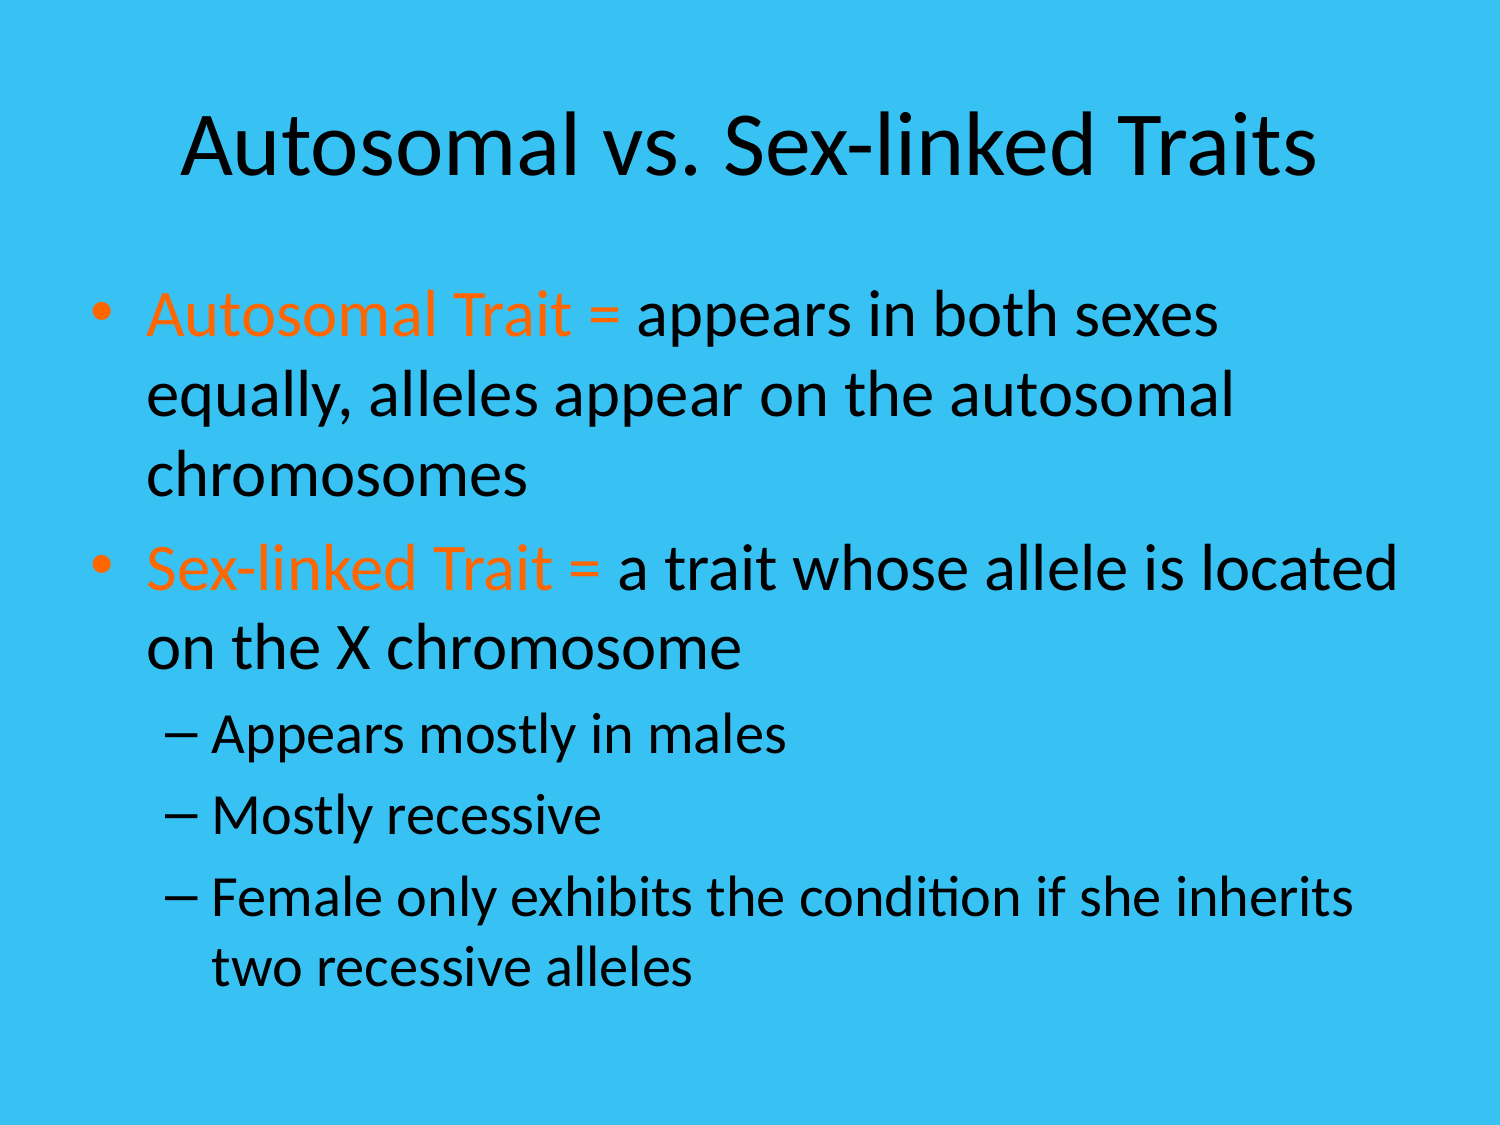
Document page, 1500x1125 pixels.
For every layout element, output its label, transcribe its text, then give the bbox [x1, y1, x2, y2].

list Autosomal Trait = appears in both sexes equally, alleles appear on the autosomal chromosomes Sex-linked Trait = a trait whose allele is located on the X chromosome Appears mostly in males Mostly recessive Female only exhibits the condition if she inherits two recessive alleles [75, 262, 1425, 1088]
title Autosomal vs. Sex-linked Traits [75, 45, 1425, 233]
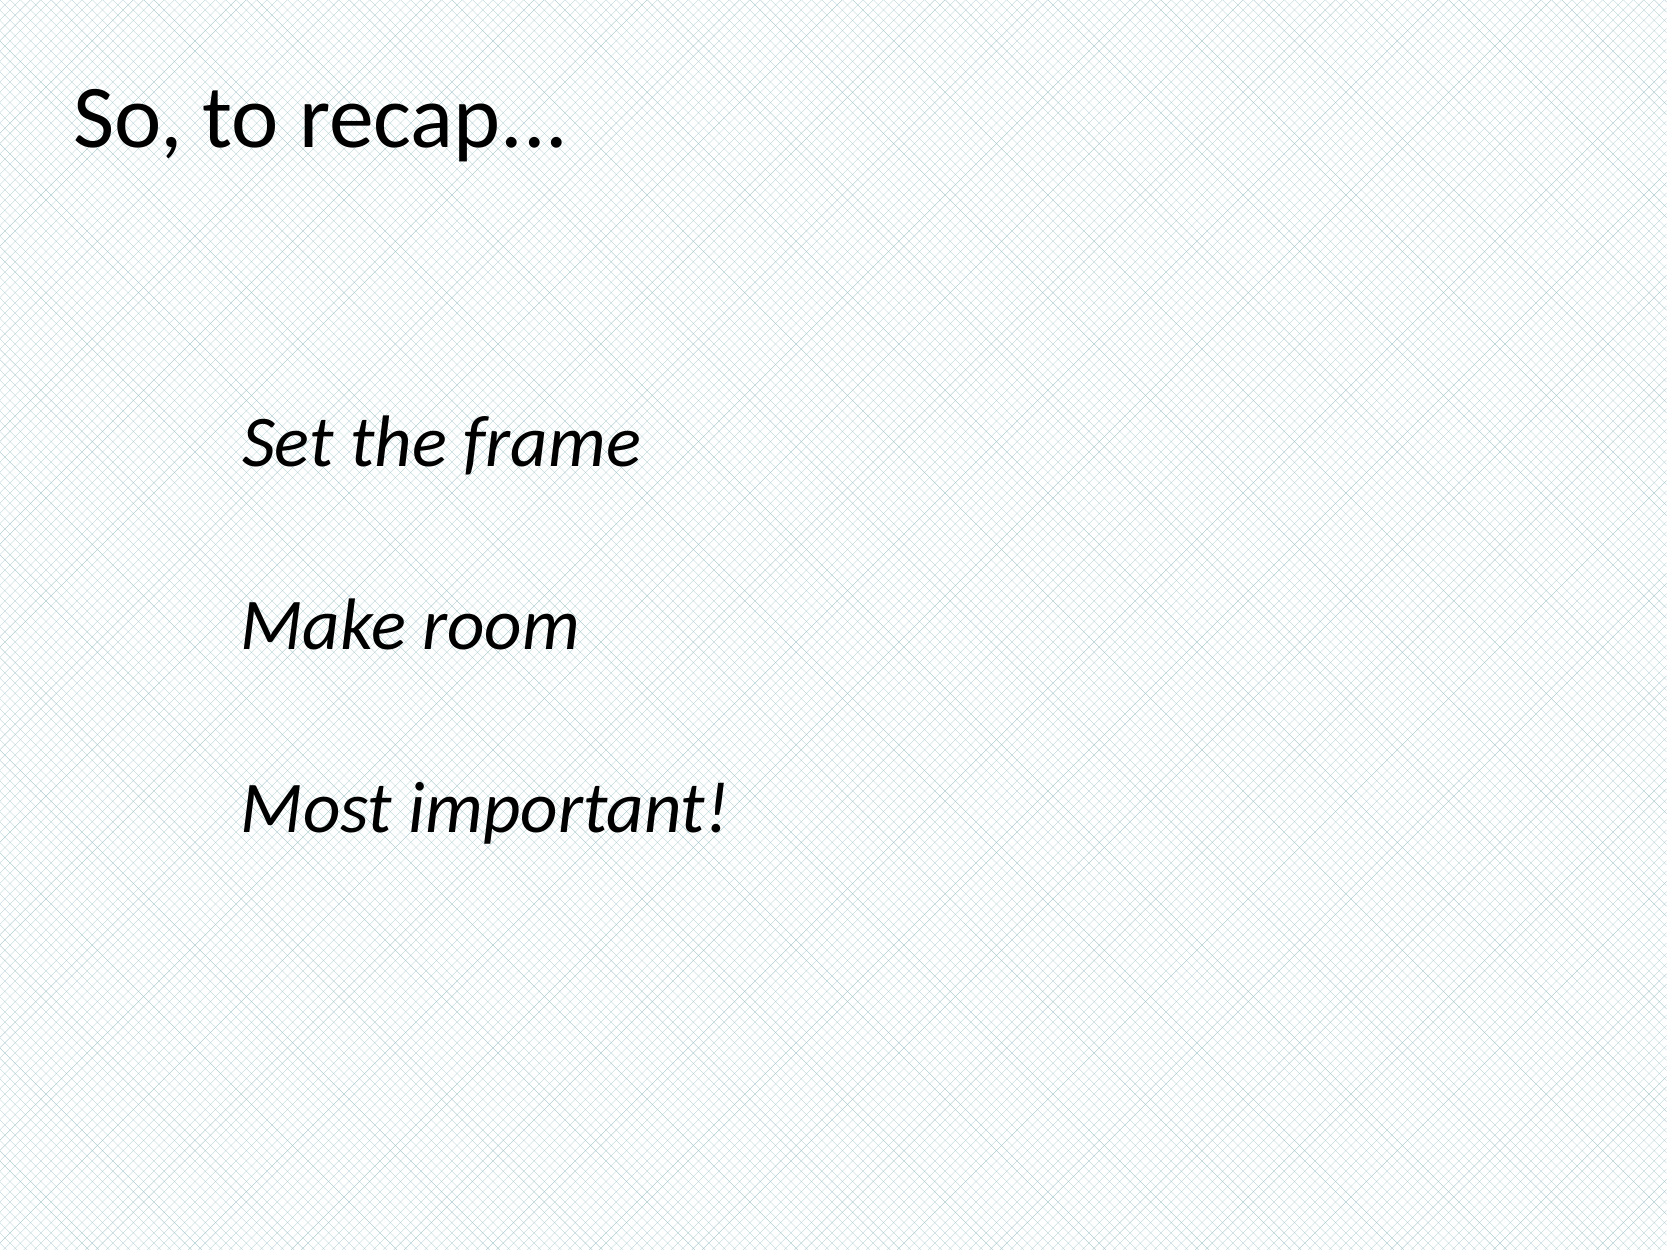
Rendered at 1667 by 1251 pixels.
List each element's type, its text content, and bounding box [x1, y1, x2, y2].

title So, to recap... [73, 65, 806, 171]
text_box Most important! [224, 765, 911, 849]
text_box Make room [223, 583, 809, 667]
text_box Set the frame [225, 399, 921, 483]
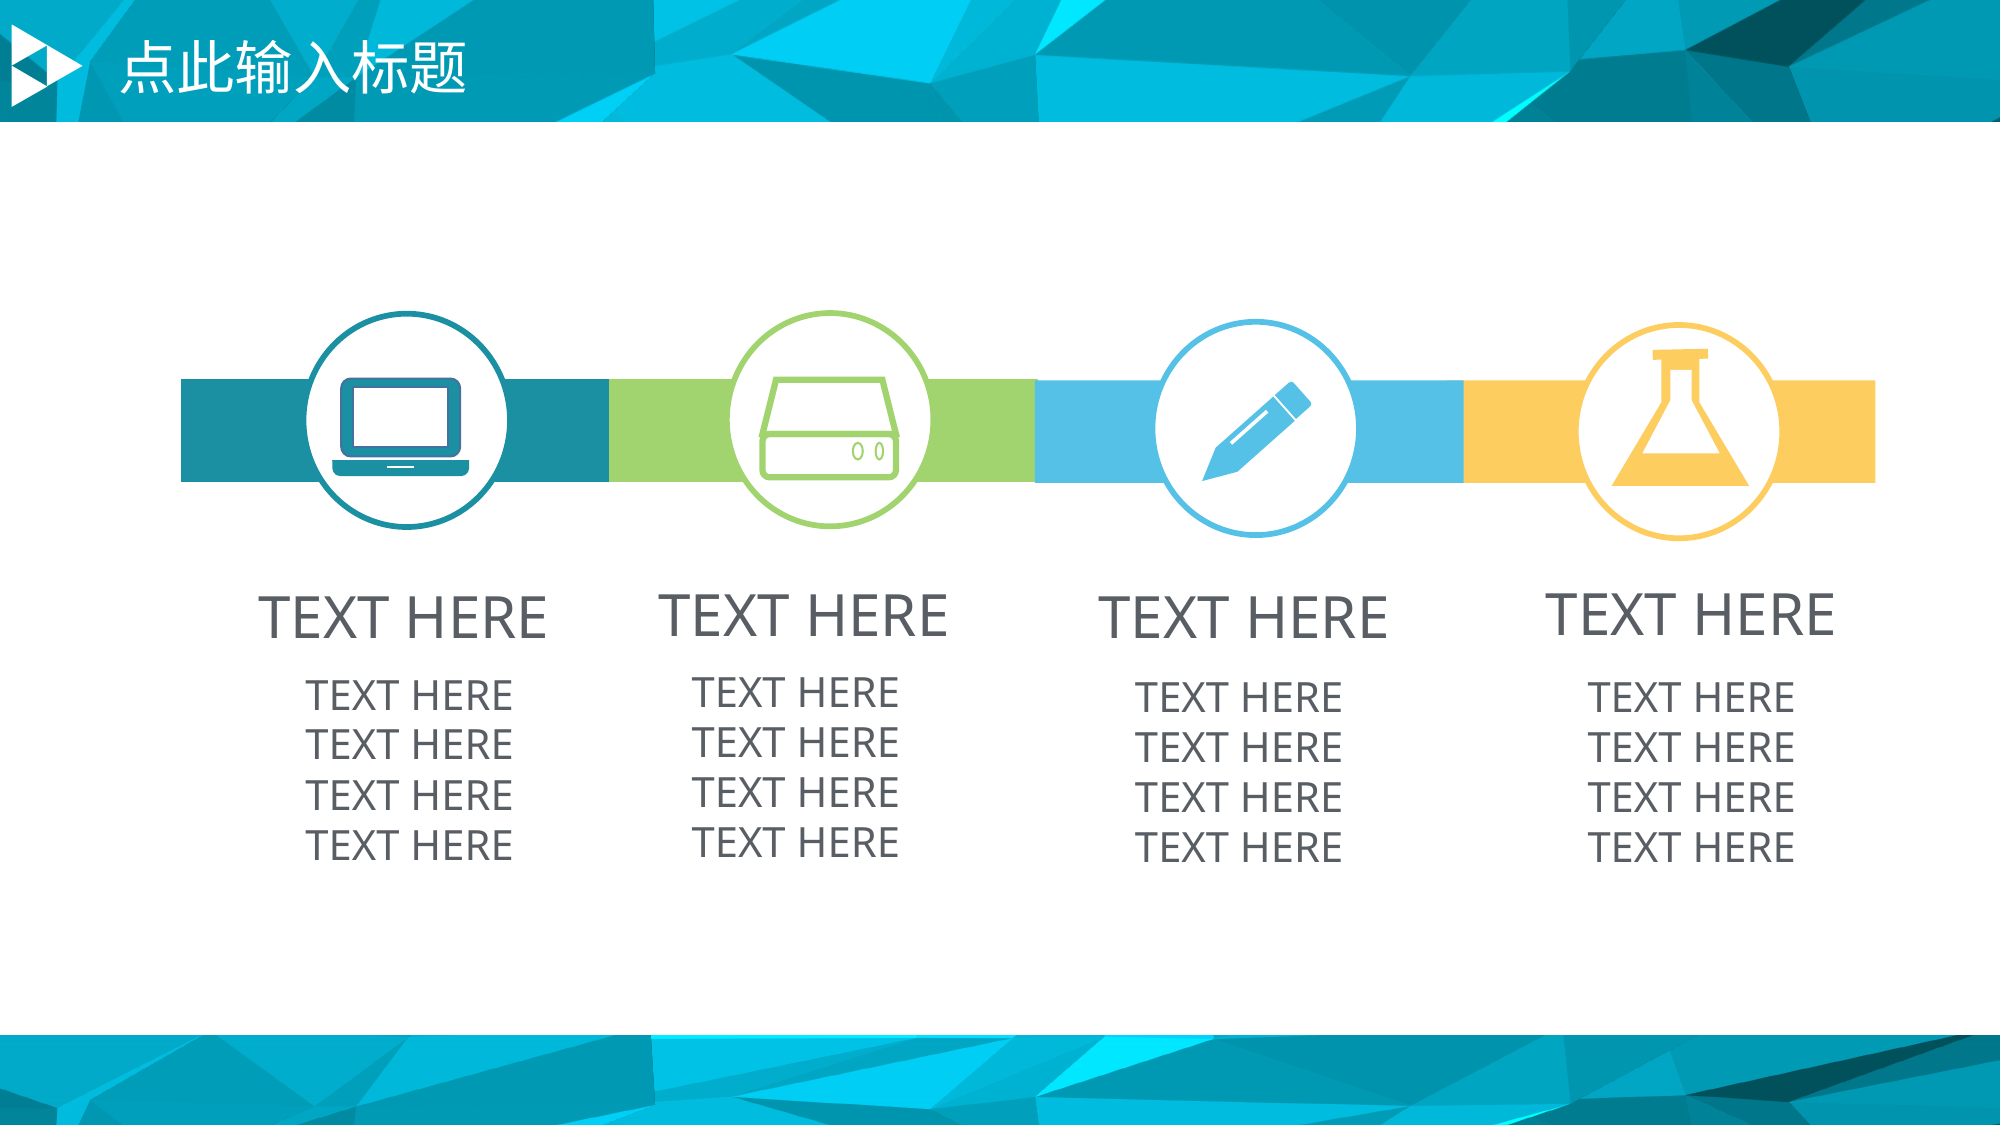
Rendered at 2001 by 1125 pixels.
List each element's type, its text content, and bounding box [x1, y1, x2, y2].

text_box TEXT HERE TEXT HERE TEXT HERE TEXT HERE [1120, 663, 1415, 929]
text_box 点此输入标题 [103, 24, 693, 109]
text_box TEXT HERE [1531, 570, 1923, 655]
text_box TEXT HERE TEXT HERE TEXT HERE TEXT HERE [676, 658, 971, 924]
picture [0, 0, 2000, 122]
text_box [181, 313, 1876, 539]
text_box TEXT HERE TEXT HERE TEXT HERE TEXT HERE [290, 660, 585, 926]
text_box TEXT HERE [243, 572, 635, 658]
picture [0, 1035, 2000, 1125]
text_box TEXT HERE [643, 570, 1035, 655]
text_box TEXT HERE TEXT HERE TEXT HERE TEXT HERE [1572, 663, 1867, 929]
text_box TEXT HERE [1083, 572, 1475, 658]
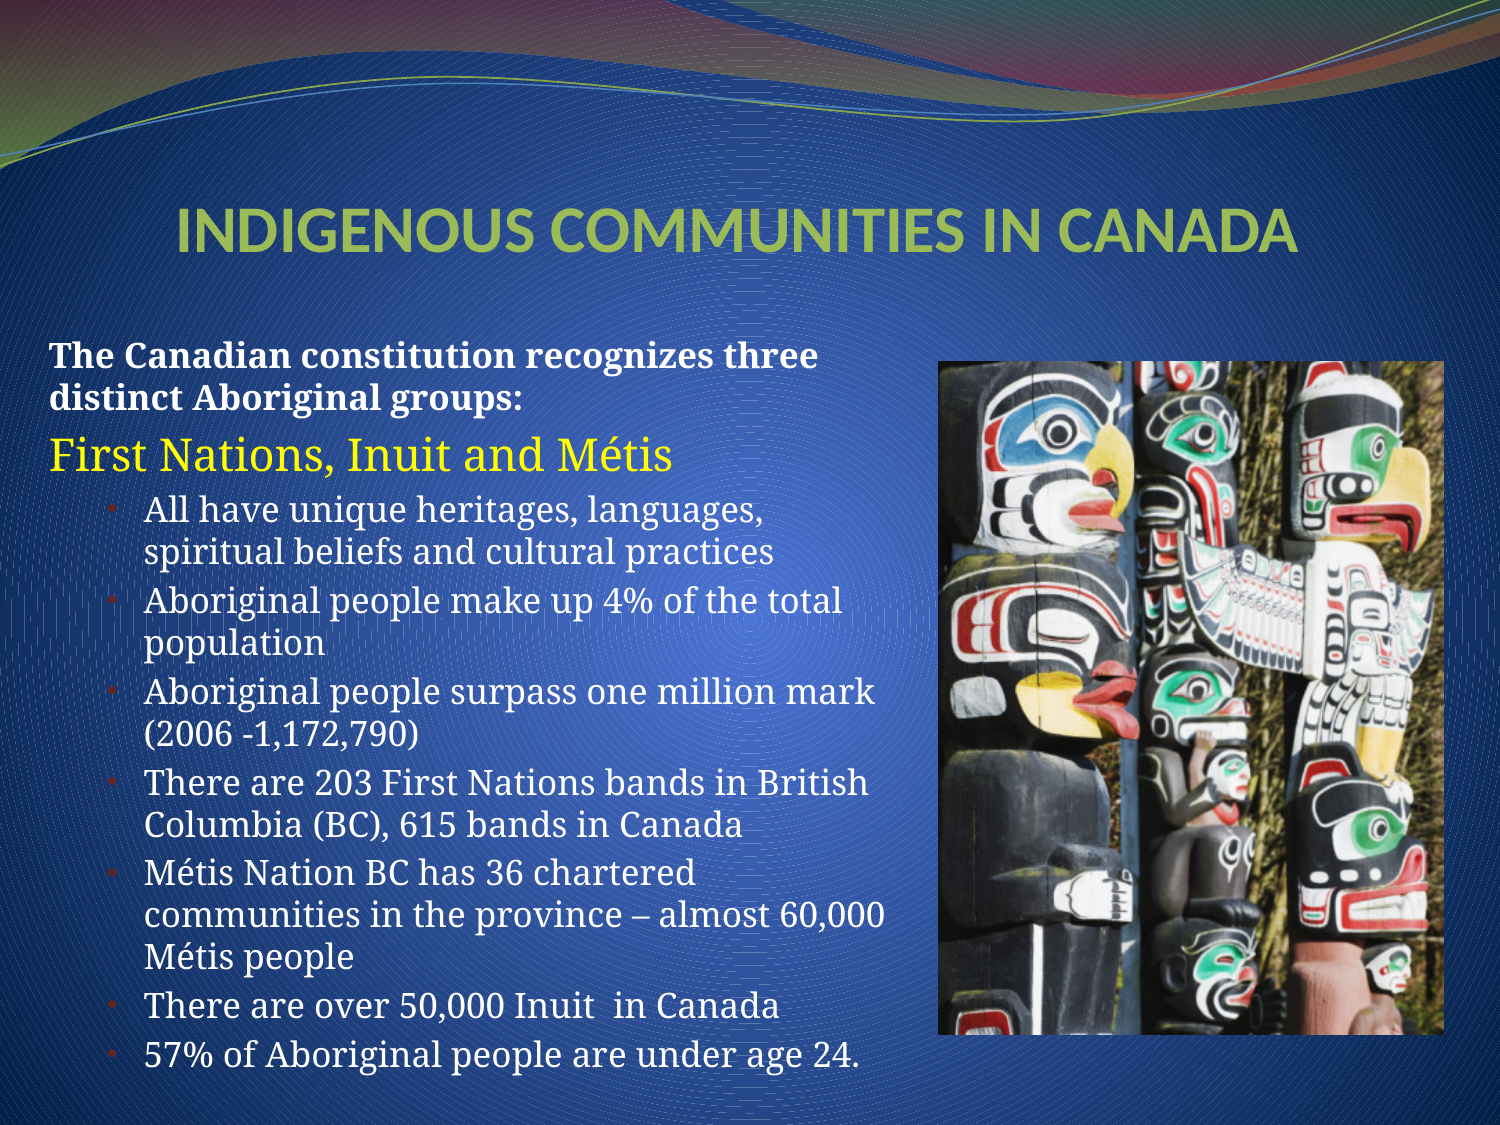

→ JOB: An exact copy of the material above is required, minus its images.

→ RESULT:
Document page, 1500x1125 pixels.
For every layout element, output its label, transcribe its text, then give the bbox [x1, y1, x2, y2].

list Autosomal Trait = appears in both sexes equally, alleles appear on the autosomal chromosomes Sex-linked Trait = a trait whose allele is located on the X chromosome Appears mostly in males Mostly recessive Female only exhibits the condition if she inherits two recessive alleles [75, 262, 1425, 1088]
title Autosomal vs. Sex-linked Traits [75, 45, 1425, 233]
Rendered at 1667 by 1251 pixels.
List each element's type, its text content, and bounding box [x1, y1, x2, y2].

title So, to recap... [73, 65, 806, 171]
text_box Most important! [224, 765, 911, 849]
text_box Make room [223, 583, 809, 667]
text_box Set the frame [225, 399, 921, 483]
Rendered at 2001 by 1125 pixels.
List each element's type, its text content, and bounding box [x1, y1, x2, y2].

text_box TEXT HERE TEXT HERE TEXT HERE TEXT HERE [1120, 663, 1415, 929]
text_box 点此输入标题 [103, 24, 693, 109]
text_box TEXT HERE [1531, 570, 1923, 655]
text_box TEXT HERE TEXT HERE TEXT HERE TEXT HERE [676, 658, 971, 924]
picture [0, 0, 2000, 122]
text_box [181, 313, 1876, 539]
text_box TEXT HERE TEXT HERE TEXT HERE TEXT HERE [290, 660, 585, 926]
text_box TEXT HERE [243, 572, 635, 658]
picture [0, 1035, 2000, 1125]
text_box TEXT HERE [643, 570, 1035, 655]
text_box TEXT HERE TEXT HERE TEXT HERE TEXT HERE [1572, 663, 1867, 929]
text_box TEXT HERE [1083, 572, 1475, 658]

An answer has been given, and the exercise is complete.